_WRITTEN TASK_
Pictures aside, repeat the whole listing word for word.

_RECORDS FOR THE TASK_

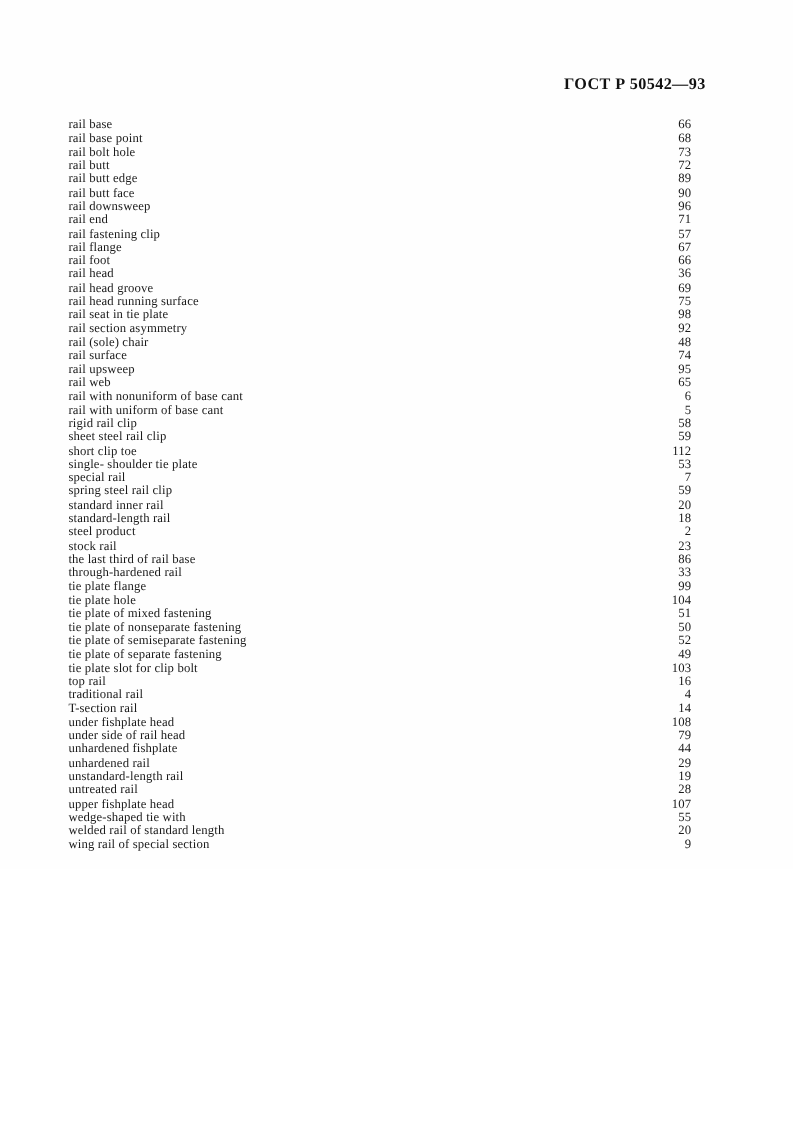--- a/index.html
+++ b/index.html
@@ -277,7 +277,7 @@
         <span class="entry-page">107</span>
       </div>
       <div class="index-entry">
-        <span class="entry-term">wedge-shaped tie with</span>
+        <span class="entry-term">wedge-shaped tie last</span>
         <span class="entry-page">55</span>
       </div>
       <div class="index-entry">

_SOLUTION FOR THIS TASK_
--- a/index.html
+++ b/index.html
@@ -277,7 +277,7 @@
         <span class="entry-page">107</span>
       </div>
       <div class="index-entry">
-        <span class="entry-term">wedge-shaped tie with</span>
+        <span class="entry-term">wedge-shaped tie last</span>
         <span class="entry-page">55</span>
       </div>
       <div class="index-entry">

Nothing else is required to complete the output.